La Saint-Jean à Saint-Roch, une passion qui a du chien
Tel le compagnon fidèle de Saint Roch (son fameux chien), Jean-Sébastien Bach est indissociable de Vox Luminis et Café Zimmermann depuis leurs débuts. L’ensemble vocal et l’orchestre baroque conjuguent à nouveau leurs forces dans une interprétation au climat épuré et à la poésie dense mais discrète de ce monument de la musique occidentale. Plus de deux heures de musique pour une œuvre de saison servie par deux ensembles aux effectifs réduits mais qui n'en révèlent pas moins sa symbolique théologique. Quelques cordes, un orgue, deux hautbois, deux flûtes, un basson, un théorbe et une viole de gambe suffisent à Café Zimmermann pour permettre à chacun des timbres de libérer son potentiel et d’atteindre une justesse expressive prenante. Pas de théâtralisation excessive dans l’introduction plaintive des hautbois de l’air d’alto Von den Stricken meiner Sünden (Pour me délier) ou dans l’accompagnement par la viole de gambe du fameux Es ist vollbracht (C'est accompli) mais une sobriété alliée à une maîtrise technique qui force le respect. Un subtil alliage des timbres, une homogénéité appréciée par sa justesse, le tout sans chef d’orchestre mais sous les regards attentifs du Konzertmeister et premier violon Pablo Valetti et de l’organiste Céline Frisch.
L’Ensemble vocal Vox Luminis est lui aussi au diapason de cette interprétation sans esbroufe. Préparé par Lionel Meunier, c’est d’abord sa grande homogénéité et sa justesse qui sautent aux oreilles. Chacune des seize voix qui compose le chœur se trouve ainsi fondue et mue par une forme d’intelligence vocale supérieure à la somme de ses parties. Finesse des attaques, projections des consonnes, équilibre des lectures harmonique et contrapuntique mais aussi expression tempérée et dépouillée, Vox Luminis possède le bagage technique et musical sans lequel la musique de Bach peut parfois devenir inintelligible. Les parties solistes de cette Saint Jeansont interprétées par des artistes du chœur. Pierre est servi par la voix claire et dense du baryton Sebastian Myrus. Son interprétation des airs de basse laisse entendre une belle longueur de souffle, une homogénéité égale sur toute la tessiture et d'amples notes graves. Le baryton-basse de Geoffroy Buffière, large, sombre et à la facilité hautement travaillée ferait presque regretter que Bach n’ait pas donné plus de place à Pilate pour s’exprimer. Raffaele Giordani interprète les airs de ténor d’une voix puissante au timbre cuivré à laquelle manque parfois un semblant de légèreté, apporté par le timbre flûté de Caroline Weynants dans le premier air de soprano Ich folge dir gleichfalls (Je te suis, moi aussi). Alex Chance s’empare lui des airs d’alto avec toute la jeunesse de son contre-ténor à délier davantage dans les vocalises mais dont le sens des nuances et l’homogénéité de sa voix font du Es ist vollbracht un moment d’intense recueillement.

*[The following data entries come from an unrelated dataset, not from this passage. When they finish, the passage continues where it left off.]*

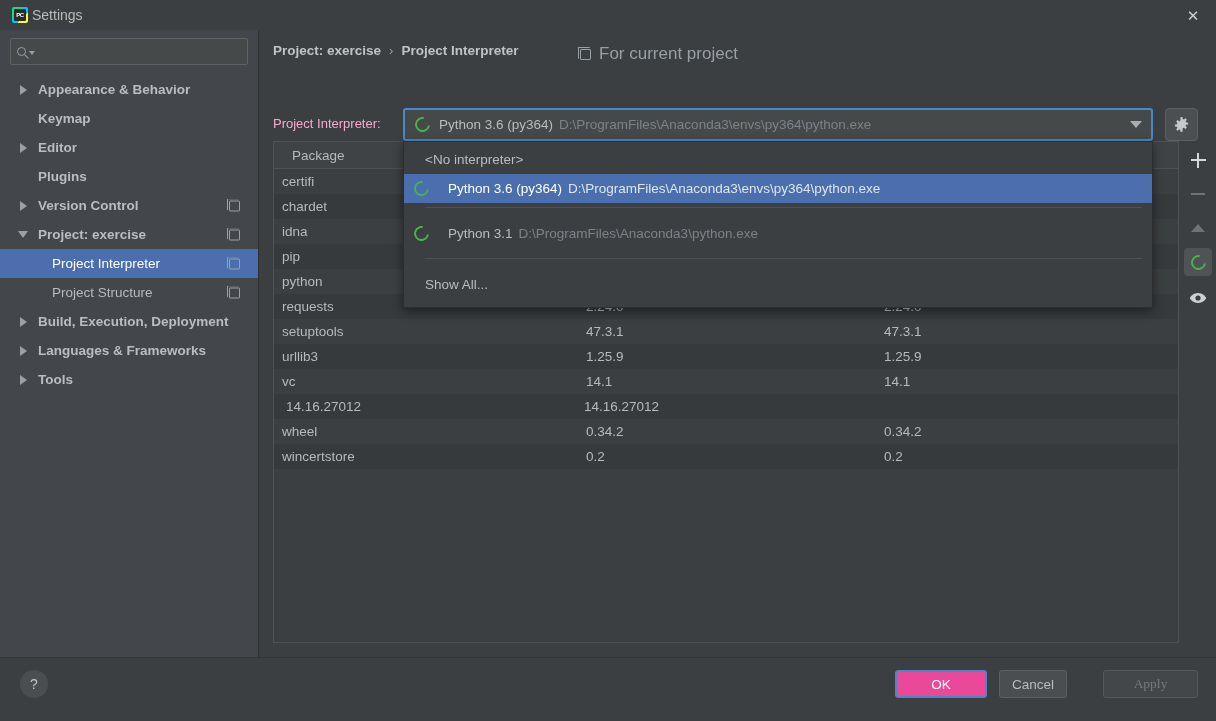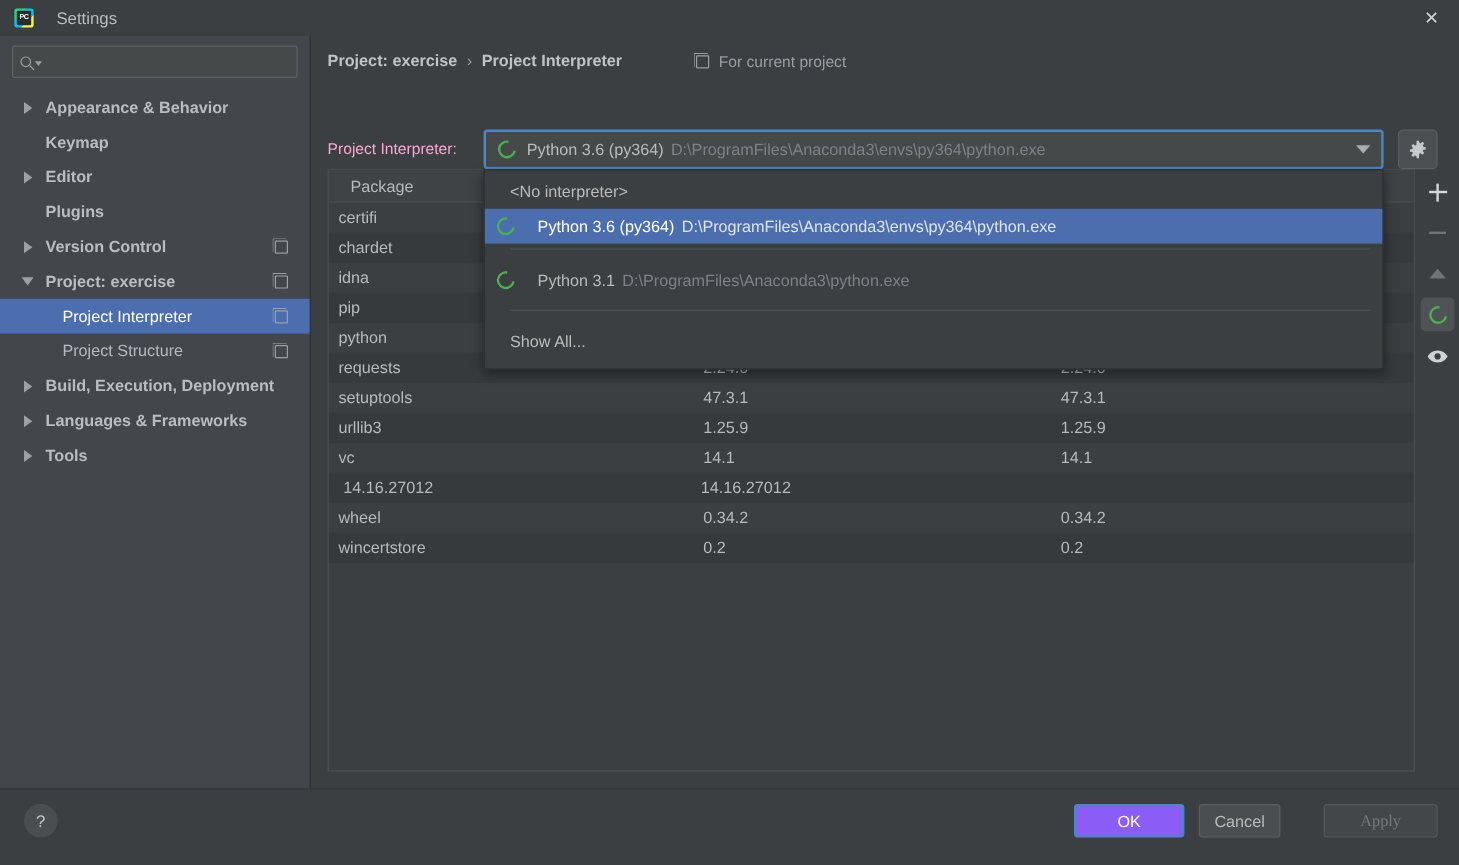--- a/index.html
+++ b/index.html
@@ -30,21 +30,21 @@
   }
   .app-icon::after {
     content: ""; position: absolute; left: 2px; top: 2px;
     width: 12px; height: 12px; background: #2b2b2b; border-radius: 1px;
   }
   .app-icon span {
     position: relative; z-index: 2; color: #ffffff;
     font-size: 6px; font-weight: bold; letter-spacing: -0.5px;
   }
   .title-text {
-    margin-left: 19px; color: #bbbbbb; font-size: 14px;
+    margin-left: 4px; color: #bbbbbb; font-size: 14px;
   }
   .close-btn {
     position: absolute; right: 0; top: 0; width: 46px; height: 30px;
     display: flex; align-items: center; justify-content: center;
     color: #cfcfcf; font-size: 15px; line-height: 1;
   }
 
   
   .sidebar {
     position: absolute; left: 0; top: 30px; width: 259px; height: 627px;
@@ -110,21 +110,21 @@
     background: #3c3f41;
   }
   .breadcrumb {
     position: absolute; left: 13px; top: 13px;
     display: flex; align-items: center; color: #bbbbbb; font-size: 13.5px;
   }
   .crumb { font-weight: bold; color: #c0c3c6; }
   .crumb-sep { margin: 0 8px; color: #9a9fa3; font-size: 13px; }
   .for-current {
     position: absolute; left: 320px; top: 14px;
-    display: flex; align-items: center; color: #9a9fa3; font-size: 13px;
+    display: flex; align-items: center; color: #9a9fa3; font-size: 17px;
   }
   .for-current .copy-icon-static {
     position: relative; width: 11px; height: 11px; border: 1.3px solid #9a9fa3;
     border-radius: 1px; margin-right: 8px;
   }
   .for-current .copy-icon-static::before {
     content: ""; position: absolute; left: -3px; top: -3px;
     width: 11px; height: 11px; border: 1.3px solid #9a9fa3; border-radius: 1px;
     border-right: none; border-bottom: none;
   }
@@ -247,21 +247,21 @@
     display: flex; align-items: center; justify-content: center;
     color: #c3c7ca; font-size: 14px;
   }
   .btn {
     position: absolute; top: 12px; height: 28px;
     border-radius: 3px; font-size: 13.5px;
     display: flex; align-items: center; justify-content: center;
     font-family: "Liberation Sans", sans-serif;
   }
   .btn.ok {
-    left: 895px; width: 92px; background: #8b5cf6;
+    left: 895px; width: 92px; background: #ec4899;
     border: 1px solid #4a88c7; color: #ffffff;
     box-shadow: 0 0 0 1px #4a88c7 inset;
   }
   .btn.cancel {
     left: 999px; width: 68px; background: #4a4e50;
     border: 1px solid #5b6063; color: #bbbbbb;
   }
   .btn.apply {
     left: 1103px; width: 95px; background: #43474a;
     border: 1px solid #55595c; color: #76797c; font-family: Liberation Serif, serif;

Enfin, qui dit Passion de Bach, dit Évangéliste. Le ténor Raphael Höhn vient prêter sa voix lumineuse à Vox Luminis et Café Zimmermann pour incarner le témoin du Chemin de croix. Ses interventions s’inscrivent dans la lignée interprétative des deux ensembles. Sobriété, maîtrise technique et réalisation sans surenchère vocale des formes figuratives extrêmement modernes de ses récits conduisent l’auditeur vers un repos éternel, sans heurt ni tourment.
Un profond silence conclut cette sobre passion au charisme certain avant que le public ne manifeste avec ardeur sa joie d’avoir gravi, avec mesure et intégrité, cet Everest musical.